In the listing below, the answer starts at the line that has "left elbow: (688, 476)" and stops after the line that has "left back paw: (717, 516)"; please repeat that part exactly and nothing more.

| Source material |
┌────────

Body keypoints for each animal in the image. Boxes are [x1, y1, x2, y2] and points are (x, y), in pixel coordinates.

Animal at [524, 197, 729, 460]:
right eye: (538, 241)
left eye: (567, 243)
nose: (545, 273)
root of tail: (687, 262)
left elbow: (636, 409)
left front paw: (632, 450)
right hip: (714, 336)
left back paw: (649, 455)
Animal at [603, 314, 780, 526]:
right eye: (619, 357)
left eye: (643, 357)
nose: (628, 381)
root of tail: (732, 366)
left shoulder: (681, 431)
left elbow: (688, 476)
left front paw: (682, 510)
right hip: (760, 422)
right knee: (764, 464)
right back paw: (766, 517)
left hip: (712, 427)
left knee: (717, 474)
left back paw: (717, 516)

└────────
┌────────

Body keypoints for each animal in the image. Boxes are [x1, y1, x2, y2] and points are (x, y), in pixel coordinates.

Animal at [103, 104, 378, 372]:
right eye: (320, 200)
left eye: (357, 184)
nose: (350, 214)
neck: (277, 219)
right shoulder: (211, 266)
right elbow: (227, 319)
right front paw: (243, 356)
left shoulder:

└────────

| Exercise result |
left elbow: (688, 476)
left front paw: (682, 510)
right hip: (760, 422)
right knee: (764, 464)
right back paw: (766, 517)
left hip: (712, 427)
left knee: (717, 474)
left back paw: (717, 516)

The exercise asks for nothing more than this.